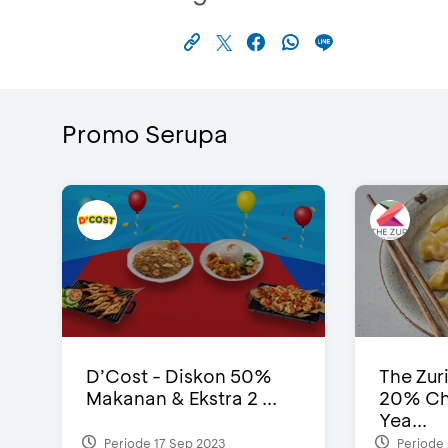
Promo Serupa
D’Cost - Diskon 50%
The Zur
Makanan & Ekstra 2 ...
20% Ch
Yea...
Periode 17 Sep 2023
Periode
####################
▸ Task directions: Return an exact transcription of the entries above, excluding each image.

▸ Written solution:
Promo Serupa
D’Cost - Diskon 50%
The Zur
Makanan & Ekstra 2 ...
20% Ch
Yea...
Periode 17 Sep 2023
Periode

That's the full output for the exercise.